Eritrócitos

Os eritrócitos, também conhecidos como glóbulos vermelhos ou hemácias, são as células mais abundantes do nosso sangue e desempenham um papel crucial para a nossa sobrevivência.

Para nós, estudantes de enfermagem, compreender a estrutura, a função e as alterações dessas minúsculas células é fundamental para entender uma vasta gama de condições clínicas e para prestar cuidados eficazes aos nossos pacientes. Vamos mergulhar no fascinante mundo dos nossos pequenos heróis vermelhos?

A Missão Primordial: O Transporte de Oxigênio e Dióxido de Carbono

A principal função dos eritrócitos é o transporte de oxigênio dos pulmões para todos os tecidos do corpo e o transporte de dióxido de carbono (um produto residual do metabolismo celular) dos tecidos de volta aos pulmões para ser eliminado. Essa troca gasosa é essencial para a manutenção da vida e para o funcionamento adequado de todos os órgãos e sistemas do nosso organismo.

Essa tarefa vital é realizada graças a uma proteína especializada presente no interior dos eritrócitos: a hemoglobina. Cada molécula de hemoglobina contém quatro átomos de ferro, e é a esses átomos que as moléculas de oxigênio se ligam de forma reversível nos pulmões.

Nos tecidos com baixa concentração de oxigênio, a hemoglobina libera o oxigênio, permitindo que as células o utilizem para produzir energia. Da mesma forma, a hemoglobina também se liga ao dióxido de carbono, facilitando seu transporte de volta aos pulmões para ser expirado.

Uma Forma Perfeita para a Função: A Anatomia Singular dos Eritrócitos

Os eritrócitos possuem uma forma única: um disco bicôncavo, achatado no centro e mais espesso nas bordas. Essa forma peculiar confere diversas vantagens importantes:

  • Aumento da Área de Superfície: A forma bicôncava aumenta a área de superfície da célula em relação ao seu volume, facilitando a difusão rápida e eficiente do oxigênio e do dióxido de carbono através da membrana celular.
  • Flexibilidade e Deformabilidade: Os eritrócitos precisam passar por capilares sanguíneos muito estreitos, por vezes com um diâmetro menor que o seu próprio. Sua forma e a presença de proteínas específicas no citoesqueleto da membrana celular conferem grande flexibilidade e deformabilidade, permitindo que eles se espremam através desses vasos minúsculos sem se romper.
  • Ausência de Núcleo e Organelas: Os eritrócitos maduros não possuem núcleo nem organelas como mitocôndrias e retículo endoplasmático. Essa característica maximiza o espaço disponível dentro da célula para a hemoglobina, otimizando a capacidade de transporte de gases. A ausência de mitocôndrias significa que os eritrócitos não consomem o oxigênio que transportam.
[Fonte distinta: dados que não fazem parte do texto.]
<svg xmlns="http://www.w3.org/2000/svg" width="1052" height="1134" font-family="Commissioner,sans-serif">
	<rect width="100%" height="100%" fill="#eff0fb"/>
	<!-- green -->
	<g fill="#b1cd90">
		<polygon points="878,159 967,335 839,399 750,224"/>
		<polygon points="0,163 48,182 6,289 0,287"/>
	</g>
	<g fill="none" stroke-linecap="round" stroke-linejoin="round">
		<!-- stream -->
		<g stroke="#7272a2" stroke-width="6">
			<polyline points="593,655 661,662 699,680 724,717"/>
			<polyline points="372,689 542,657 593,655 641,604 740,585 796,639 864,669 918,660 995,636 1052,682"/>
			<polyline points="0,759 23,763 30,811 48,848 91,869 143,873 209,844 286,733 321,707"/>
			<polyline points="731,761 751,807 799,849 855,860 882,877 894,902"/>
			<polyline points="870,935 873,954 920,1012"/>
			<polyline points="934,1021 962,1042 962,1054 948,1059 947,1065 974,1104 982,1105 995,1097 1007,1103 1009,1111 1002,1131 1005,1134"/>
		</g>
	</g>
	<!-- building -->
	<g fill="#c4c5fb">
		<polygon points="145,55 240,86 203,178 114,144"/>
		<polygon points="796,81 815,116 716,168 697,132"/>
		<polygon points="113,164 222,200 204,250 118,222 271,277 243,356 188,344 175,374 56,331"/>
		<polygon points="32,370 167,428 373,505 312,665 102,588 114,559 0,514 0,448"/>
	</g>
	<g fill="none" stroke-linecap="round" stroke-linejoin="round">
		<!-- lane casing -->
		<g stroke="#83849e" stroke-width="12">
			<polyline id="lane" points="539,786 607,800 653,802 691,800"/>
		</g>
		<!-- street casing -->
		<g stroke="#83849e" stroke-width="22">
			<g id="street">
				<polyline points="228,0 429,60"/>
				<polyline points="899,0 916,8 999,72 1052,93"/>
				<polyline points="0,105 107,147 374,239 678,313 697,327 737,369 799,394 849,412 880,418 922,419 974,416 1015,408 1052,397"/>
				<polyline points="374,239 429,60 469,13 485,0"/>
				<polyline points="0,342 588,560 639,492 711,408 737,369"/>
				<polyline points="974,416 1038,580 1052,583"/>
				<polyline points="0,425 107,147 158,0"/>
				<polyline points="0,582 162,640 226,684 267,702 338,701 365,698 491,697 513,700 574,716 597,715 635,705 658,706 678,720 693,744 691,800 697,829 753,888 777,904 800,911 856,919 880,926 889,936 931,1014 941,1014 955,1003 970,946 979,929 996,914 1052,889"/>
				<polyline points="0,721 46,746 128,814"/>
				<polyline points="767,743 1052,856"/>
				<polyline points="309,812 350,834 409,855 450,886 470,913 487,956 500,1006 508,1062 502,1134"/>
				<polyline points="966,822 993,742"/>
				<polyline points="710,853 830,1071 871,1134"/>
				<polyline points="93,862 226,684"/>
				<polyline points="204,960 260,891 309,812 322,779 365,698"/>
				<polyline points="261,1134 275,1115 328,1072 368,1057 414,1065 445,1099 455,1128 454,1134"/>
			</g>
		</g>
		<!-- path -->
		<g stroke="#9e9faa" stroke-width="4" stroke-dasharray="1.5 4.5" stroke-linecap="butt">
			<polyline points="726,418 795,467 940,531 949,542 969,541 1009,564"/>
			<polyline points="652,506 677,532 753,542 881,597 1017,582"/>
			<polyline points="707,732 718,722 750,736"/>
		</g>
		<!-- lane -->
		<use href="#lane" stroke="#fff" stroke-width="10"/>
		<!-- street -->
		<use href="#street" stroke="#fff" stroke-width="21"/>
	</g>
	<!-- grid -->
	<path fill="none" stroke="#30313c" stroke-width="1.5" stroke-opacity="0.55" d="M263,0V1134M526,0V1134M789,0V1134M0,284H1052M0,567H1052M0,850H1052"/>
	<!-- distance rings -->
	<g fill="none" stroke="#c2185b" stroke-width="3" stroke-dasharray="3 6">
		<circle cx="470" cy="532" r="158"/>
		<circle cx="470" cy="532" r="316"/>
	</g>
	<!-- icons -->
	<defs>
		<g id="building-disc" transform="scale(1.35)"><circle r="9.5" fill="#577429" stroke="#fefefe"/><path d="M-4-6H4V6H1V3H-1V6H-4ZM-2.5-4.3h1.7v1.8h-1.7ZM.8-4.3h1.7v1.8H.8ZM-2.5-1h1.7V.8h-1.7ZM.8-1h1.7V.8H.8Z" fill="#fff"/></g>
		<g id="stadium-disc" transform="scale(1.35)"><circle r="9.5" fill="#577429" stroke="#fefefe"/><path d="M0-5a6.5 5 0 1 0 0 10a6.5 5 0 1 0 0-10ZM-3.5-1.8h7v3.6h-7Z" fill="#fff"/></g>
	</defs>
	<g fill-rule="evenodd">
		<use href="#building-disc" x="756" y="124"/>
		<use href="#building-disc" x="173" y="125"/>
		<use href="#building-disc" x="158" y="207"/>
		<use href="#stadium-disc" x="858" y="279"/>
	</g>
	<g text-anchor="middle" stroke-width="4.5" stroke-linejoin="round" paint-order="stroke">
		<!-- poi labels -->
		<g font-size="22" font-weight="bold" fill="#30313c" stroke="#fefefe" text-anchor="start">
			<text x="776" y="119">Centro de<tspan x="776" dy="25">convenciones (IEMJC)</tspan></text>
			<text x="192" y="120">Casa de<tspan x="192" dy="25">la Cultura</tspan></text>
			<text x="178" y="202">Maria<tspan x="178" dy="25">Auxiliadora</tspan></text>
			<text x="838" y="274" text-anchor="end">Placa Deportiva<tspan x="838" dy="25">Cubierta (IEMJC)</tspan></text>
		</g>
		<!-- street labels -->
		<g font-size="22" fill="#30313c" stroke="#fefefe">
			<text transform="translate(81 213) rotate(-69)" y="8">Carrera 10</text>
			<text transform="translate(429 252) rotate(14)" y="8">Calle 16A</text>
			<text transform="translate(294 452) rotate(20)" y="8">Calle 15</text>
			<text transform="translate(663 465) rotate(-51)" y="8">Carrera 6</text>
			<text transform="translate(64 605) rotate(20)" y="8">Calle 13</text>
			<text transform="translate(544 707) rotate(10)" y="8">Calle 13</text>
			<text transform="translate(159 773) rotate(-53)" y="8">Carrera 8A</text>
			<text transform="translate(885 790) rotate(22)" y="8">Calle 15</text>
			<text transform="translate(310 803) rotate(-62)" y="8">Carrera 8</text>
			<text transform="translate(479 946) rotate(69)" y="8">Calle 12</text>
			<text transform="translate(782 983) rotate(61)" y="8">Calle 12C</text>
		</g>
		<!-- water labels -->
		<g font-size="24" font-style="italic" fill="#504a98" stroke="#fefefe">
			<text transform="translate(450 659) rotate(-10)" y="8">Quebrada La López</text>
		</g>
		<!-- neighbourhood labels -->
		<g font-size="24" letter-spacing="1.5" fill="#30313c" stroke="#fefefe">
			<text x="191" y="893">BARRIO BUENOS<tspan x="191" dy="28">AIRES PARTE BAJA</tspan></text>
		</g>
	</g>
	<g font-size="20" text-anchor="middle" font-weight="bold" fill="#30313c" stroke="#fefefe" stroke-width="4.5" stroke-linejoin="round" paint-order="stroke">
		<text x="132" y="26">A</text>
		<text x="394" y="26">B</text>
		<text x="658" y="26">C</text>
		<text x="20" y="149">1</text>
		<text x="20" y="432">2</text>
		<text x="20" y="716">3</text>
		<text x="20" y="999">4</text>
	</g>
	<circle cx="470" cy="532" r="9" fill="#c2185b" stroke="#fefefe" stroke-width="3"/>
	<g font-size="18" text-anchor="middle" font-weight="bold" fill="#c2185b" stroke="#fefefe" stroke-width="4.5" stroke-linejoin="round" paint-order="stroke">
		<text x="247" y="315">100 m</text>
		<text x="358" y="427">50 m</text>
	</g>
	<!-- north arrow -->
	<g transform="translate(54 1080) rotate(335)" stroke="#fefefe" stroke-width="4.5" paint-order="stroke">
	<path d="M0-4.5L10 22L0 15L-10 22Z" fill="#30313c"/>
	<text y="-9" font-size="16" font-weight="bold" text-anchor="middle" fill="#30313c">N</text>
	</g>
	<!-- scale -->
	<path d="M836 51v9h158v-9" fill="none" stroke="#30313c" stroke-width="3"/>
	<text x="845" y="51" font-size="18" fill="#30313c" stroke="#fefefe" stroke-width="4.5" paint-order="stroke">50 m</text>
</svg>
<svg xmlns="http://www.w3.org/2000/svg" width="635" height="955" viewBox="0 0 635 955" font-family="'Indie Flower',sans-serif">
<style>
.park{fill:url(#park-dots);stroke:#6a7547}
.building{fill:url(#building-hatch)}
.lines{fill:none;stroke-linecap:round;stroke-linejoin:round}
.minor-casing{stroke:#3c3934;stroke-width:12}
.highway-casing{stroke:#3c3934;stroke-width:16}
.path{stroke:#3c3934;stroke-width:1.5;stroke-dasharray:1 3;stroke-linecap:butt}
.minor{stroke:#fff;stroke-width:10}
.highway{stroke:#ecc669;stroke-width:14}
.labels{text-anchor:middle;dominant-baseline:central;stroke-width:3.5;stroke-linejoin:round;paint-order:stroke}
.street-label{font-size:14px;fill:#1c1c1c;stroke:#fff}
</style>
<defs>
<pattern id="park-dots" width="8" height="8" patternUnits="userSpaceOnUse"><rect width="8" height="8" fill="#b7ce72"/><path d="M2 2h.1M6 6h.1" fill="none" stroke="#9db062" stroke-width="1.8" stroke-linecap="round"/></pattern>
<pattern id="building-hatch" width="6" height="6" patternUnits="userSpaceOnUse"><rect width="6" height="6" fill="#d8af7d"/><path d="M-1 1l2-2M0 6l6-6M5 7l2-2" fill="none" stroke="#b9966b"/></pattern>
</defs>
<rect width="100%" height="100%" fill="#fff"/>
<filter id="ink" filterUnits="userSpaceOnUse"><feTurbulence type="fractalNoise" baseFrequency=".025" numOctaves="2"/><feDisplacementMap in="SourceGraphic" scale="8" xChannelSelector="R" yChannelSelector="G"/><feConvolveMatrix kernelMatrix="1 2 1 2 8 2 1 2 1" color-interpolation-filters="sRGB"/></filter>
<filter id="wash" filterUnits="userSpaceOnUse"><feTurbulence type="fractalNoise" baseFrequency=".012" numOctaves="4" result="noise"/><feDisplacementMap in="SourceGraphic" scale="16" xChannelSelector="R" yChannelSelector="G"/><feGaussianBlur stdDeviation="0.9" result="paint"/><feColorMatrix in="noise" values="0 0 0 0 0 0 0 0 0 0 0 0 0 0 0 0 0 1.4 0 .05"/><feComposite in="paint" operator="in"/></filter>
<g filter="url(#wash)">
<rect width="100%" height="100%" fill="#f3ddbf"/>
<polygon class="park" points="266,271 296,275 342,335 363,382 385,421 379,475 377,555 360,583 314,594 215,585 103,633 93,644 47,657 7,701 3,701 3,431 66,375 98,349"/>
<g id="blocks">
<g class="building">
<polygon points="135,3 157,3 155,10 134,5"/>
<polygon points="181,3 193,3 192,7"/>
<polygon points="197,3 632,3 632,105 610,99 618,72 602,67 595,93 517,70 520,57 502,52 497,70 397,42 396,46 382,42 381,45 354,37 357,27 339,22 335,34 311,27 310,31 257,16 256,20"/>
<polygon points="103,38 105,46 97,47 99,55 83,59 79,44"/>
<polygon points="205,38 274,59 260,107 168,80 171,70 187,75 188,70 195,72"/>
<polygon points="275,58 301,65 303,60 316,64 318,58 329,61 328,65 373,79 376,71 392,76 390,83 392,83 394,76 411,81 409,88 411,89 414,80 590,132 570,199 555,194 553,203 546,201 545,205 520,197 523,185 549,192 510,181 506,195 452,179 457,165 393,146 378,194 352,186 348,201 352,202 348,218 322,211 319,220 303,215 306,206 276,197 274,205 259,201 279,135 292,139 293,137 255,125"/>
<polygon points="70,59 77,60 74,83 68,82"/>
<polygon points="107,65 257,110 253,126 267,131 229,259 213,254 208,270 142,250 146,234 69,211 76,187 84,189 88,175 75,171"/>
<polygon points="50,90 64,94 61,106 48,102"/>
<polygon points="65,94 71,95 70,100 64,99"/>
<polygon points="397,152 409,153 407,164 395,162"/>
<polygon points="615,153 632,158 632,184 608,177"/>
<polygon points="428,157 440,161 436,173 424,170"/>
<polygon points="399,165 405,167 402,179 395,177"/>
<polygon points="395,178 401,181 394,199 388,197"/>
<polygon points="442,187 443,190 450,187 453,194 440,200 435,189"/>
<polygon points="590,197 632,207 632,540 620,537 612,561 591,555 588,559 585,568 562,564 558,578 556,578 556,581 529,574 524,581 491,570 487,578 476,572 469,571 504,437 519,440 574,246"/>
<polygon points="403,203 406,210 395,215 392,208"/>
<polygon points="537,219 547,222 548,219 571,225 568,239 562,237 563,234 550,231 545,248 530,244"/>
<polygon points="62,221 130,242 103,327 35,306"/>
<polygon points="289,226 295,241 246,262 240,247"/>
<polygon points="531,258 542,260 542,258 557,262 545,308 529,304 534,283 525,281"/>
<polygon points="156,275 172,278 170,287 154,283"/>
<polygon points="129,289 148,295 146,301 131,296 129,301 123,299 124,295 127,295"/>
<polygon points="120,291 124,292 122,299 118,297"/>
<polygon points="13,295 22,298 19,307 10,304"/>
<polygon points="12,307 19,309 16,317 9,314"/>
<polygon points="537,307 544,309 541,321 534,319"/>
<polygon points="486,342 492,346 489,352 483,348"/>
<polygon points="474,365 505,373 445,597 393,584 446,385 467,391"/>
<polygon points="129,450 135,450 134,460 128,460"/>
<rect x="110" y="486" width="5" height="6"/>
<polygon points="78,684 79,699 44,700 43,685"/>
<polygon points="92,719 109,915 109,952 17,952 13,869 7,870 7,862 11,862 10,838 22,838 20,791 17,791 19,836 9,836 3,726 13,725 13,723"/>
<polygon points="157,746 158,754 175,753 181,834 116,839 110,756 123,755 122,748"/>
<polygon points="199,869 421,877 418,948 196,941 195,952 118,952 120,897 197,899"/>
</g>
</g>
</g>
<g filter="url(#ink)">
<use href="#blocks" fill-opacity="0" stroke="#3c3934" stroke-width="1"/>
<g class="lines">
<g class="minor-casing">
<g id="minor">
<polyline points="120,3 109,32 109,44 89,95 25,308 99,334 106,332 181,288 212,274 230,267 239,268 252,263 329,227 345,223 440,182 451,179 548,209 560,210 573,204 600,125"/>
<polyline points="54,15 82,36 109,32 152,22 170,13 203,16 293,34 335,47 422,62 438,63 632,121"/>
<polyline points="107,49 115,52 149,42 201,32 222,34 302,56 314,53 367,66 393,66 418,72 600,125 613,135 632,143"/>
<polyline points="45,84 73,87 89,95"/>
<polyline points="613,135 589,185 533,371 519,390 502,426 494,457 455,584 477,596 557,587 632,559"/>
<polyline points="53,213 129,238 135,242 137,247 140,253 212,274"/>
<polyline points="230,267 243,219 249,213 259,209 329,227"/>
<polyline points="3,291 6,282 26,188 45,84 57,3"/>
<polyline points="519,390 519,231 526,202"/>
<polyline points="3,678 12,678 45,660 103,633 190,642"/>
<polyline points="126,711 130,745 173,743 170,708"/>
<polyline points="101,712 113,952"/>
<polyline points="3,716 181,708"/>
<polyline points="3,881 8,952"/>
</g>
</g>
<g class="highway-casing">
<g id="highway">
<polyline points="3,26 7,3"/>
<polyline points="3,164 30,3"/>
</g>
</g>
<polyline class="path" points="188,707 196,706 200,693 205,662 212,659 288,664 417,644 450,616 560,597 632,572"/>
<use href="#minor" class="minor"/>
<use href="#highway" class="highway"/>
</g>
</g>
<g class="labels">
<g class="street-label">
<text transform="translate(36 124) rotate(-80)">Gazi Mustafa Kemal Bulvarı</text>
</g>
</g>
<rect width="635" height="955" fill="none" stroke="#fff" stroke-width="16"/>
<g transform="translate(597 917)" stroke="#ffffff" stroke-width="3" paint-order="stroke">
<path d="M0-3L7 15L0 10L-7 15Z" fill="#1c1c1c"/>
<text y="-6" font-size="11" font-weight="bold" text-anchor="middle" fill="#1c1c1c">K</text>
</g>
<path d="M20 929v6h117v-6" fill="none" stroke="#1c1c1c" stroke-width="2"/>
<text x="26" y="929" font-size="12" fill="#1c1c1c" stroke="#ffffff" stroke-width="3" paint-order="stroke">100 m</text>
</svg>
Uma Vida Efêmera, uma Produção Constante: O Ciclo de Vida dos Eritrócitos

Os eritrócitos têm uma vida útil relativamente curta, em torno de 120 dias. Após esse período, tornam-se menos flexíveis e mais propensos a serem removidos da circulação pelo baço, fígado e medula óssea, onde seus componentes são reciclados.

A produção de novos eritrócitos, um processo chamado eritropoiese, ocorre principalmente na medula óssea vermelha. Esse processo é finamente regulado por um hormônio chamado eritropoetina (EPO), produzido principalmente pelos rins em resposta à diminuição da concentração de oxigênio no sangue (hipóxia). Quando os níveis de oxigênio estão baixos, os rins liberam mais EPO, estimulando a medula óssea a produzir mais eritrócitos.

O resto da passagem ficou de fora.